Claim of Explosion in Government’s Size and Reach Is At Odds With Reality

The bottom line is that if one measures the size and reach of the government by non-interest spending as a share of GDP, one finds that the government has indeed expanded, but modestly rather than explosively — and that all of the expansion is the result of the impact on Social Security and Medicare of rising health costs and the aging of the population.  Federal program spending outside of those two programs is already declining significantly as a share of GDP and will continue to do so as the economy recovers.  This is the case even though the “rest of government” also includes considerable health spending, which will necessarily grow as health care costs increase:  e.g., Medicaid, veterans’ health, military health, and subsidies to help low- and middle-income people afford health coverage under the Affordable Care Act.

To be sure, in subsequent decades, as the population continues to age and health care costs continue to rise, total federal non-interest spending will climb somewhat.  One key factor is that average health care costs are considerably greater for people in their 80s and 90s than for people in their late 60s and early 70s, and the baby boomers will become very old in future decades.  The long-term projections we issued in July 2013 show total non-interest spending rising from 19.5 percent of GDP in 2023 to 20.7 percent by the mid-2030s, when the baby boom retirement is at its peak, and then leveling off.[2]  In addition, if the debt continues to rise faster than GDP because revenue are not adequate to cover government costs, interest costs will continue to swell.  We will have to tackle these issues. 

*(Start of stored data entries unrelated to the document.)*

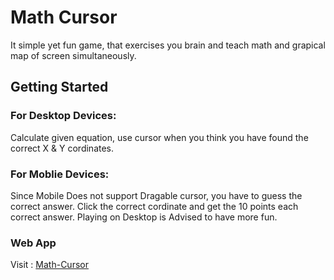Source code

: # Math Cursor

It simple yet fun game, that exercises you brain and teach math and grapical map of screen simultaneously.

## Getting Started

### For Desktop Devices:
Calculate given equation, use cursor when you think you have found the correct X & Y cordinates.

### For Moblie Devices:
Since Mobile Does not support Dragable cursor, you have to guess the correct answer.
Click the correct cordinate and get the 10 points each correct answer. Playing on Desktop is Advised to have more fun.

### Web App

Visit : [Math-Cursor](https://mathcursor.netlify.com/)
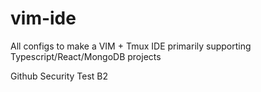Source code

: # vim-ide

All configs to make a VIM + Tmux IDE primarily supporting Typescript/React/MongoDB projects

Github Security Test B2

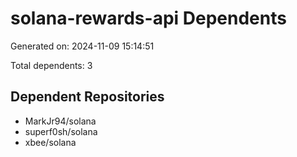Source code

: # solana-rewards-api Dependents

Generated on: 2024-11-09 15:14:51

Total dependents: 3

## Dependent Repositories

- MarkJr94/solana
- superf0sh/solana
- xbee/solana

But when Americans hear talk of the government exploding in size and reach, they don’t usually think this means that more people will receive Social Security and Medicare because the population is growing older or that Medicare will cost more because of factors like the aging of the baby boomers and advances in medical technology that improve health and prolong life but at significant cost.  Outside of those demographic and health cost factors, the portrait of a rapidly growing federal behemoth is simply at odds with reality, since all other costs are already below their historical averages and are projected to continue shrinking. 

End notes:

[1] We calculate the continuation of current policies by starting with the current-law baseline prepared by the Congressional Budget Office in May 2013 and then adjusting it.  Specifically, relative to CBO’s current-law baseline, we assume that program expenditures are a) increased to reflect continuation of relief from scheduled Medicare cuts associated with the “sustainable growth rate”; b) increased to reflect continuation of the expansions of refundable tax credits enacted in 2001 and 2009; c) increased to reflect sequestration’s not taking effect after 2013; d) decreased to reflect a phase-down in war costs; and e) decreased to reflect an assumption that we will not have a hurricane Sandy to rebuild from every year.